Background: Osteoporosis is a systemic skeletal disease with a multifactorial pathogenesis, and microgravity contributes significantly to its progression. Despite the critical role of epigenetic modifications, particularly DNA methylation, in cellular function, their involvement in microgravity-induced osteoporosis remains unclear. This study investigates the impact of DNA methylation on osteoblast phenotypes under microgravity, offering new insights into the epigenetic regulation of bone homeostasis.

Methods: Reduced representation bisulfite sequencing (RRBS), methylation-specific PCR (MSP), bisulfite sequencing PCR (BSP), and quantitative PCR (qPCR) were used to analyze the DNA methylation and transcriptional profiles of MC3T3-E1 cells under microgravity. Differentially methylated regions (DMRs) in the Ddit3 promoter and its expression were assessed. Functional assays, including Western blotting (WB), flow cytometry, and CCK-8, were performed to evaluate the impact of Dnmt3a overexpression or Ddit3 inhibition on osteoblast function. In vivo, a tail suspension (TS) mouse model was used to investigate bone phenotypic changes after Ddit3 inhibition. The role of the endoplasmic reticulum (ER) stress pathway in mediating Ddit3's effects was examined using the ER stress inhibitor 4-phenylbutyric acid (4PBA).

Results: Microgravity exposure markedly induced apoptosis in osteoblasts, with the apoptotic rate increasing from 3.83% in the control group to 13.44% in the microgravity group (p < 0.05). Pro-apoptotic proteins Bax and cleaved caspase-3 increased by 30% (p < 0.05) and 66% (p < 0.05), respectively, whereas the anti-apoptotic protein Bcl-2 decreased by 33% (p < 0.05). Reduced representation bisulfite sequencing (RRBS) revealed a significant global decrease in DNA methylation under microgravity. RT-qPCR analysis demonstrated a 48% reduction in Dnmt3a expression (p < 0.05), accompanied by hypomethylation of the Ddit3 promoter and a 2.36-fold elevation of Ddit3 mRNA (p < 0.05). BSP further confirmed a 62% (p < 0.05) decrease in Ddit3 promoter methylation, while MSP showed a 45% reduction (p < 0.05).

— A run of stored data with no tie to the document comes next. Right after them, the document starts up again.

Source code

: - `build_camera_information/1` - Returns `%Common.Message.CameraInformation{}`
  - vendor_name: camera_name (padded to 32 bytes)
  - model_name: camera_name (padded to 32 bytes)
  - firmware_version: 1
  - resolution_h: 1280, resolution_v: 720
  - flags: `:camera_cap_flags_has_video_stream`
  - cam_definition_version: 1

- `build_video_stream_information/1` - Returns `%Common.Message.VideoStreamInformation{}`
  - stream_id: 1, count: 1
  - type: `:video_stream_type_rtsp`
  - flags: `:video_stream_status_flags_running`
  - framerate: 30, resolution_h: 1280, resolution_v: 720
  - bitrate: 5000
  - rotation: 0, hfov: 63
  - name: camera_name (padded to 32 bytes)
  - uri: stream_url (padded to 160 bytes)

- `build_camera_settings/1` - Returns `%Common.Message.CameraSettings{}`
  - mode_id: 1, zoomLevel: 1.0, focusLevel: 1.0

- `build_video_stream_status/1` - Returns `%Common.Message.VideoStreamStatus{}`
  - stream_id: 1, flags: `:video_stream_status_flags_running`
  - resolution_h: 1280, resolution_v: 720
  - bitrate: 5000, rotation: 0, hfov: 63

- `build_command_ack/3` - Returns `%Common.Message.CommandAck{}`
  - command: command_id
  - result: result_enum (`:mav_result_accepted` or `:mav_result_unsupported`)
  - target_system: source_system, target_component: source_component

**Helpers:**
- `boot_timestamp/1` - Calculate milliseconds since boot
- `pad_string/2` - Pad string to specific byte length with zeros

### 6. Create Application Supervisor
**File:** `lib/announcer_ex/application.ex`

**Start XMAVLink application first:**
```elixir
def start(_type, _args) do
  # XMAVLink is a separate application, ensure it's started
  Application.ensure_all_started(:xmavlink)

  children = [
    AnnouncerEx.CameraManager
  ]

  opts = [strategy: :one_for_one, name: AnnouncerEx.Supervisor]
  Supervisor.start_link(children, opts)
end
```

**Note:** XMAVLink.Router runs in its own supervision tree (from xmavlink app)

Functional assays indicated that Dnmt3a overexpression elevated cell viability by 31% (p < 0.05) and suppressed apoptosis, reducing Bax expression by 35% (p < 0.05) and increasing Bcl-2 expression by 103% (p < 0.05) compared with the microgravity group. Moreover, the regulatory effects of Dnmt3a were Ddit3-dependent; inhibition of Ddit3 under microgravity reduced the apoptotic rate by 58% (p < 0.05) relative to Dnmt3a-inhibited cells. Microgravity also strongly activated the ER stress pathway, upregulating p-PERK, p-IRE1α, and XBP1s by 3.2-, 2.1-, and 3.8-fold (p < 0.05), respectively. Under microgravity, Ddit3 inhibition alleviated ER stress, decreasing p-PERK, p-IRE1α, and XBP1s by 57% (p < 0.05), 48% (p < 0.05), and 56% (p < 0.05), respectively. Furthermore, treatment with the ER stress inhibitor 4PBA under microgravity reduced the ER stress markers ATF4 and XBP1s by 48% (p < 0.05) and 49% (p < 0.05), respectively. In vivo studies using a TS mouse model confirmed that Ddit3 inhibition attenuated the osteoporosis-like phenotype, improving bone mass and microarchitectural integrity.

Conclusion: Under microgravity, Dnmt3a downregulation induces Ddit3 promoter hypomethylation, triggering ER stress and osteoblast apoptosis, thereby promoting osteoporosis. These findings identify the Dnmt3a–Ddit3 axis as a key epigenetic regulator of osteoblast dysfunction in microgravity and a promising therapeutic target for microgravity-induced osteoporosis.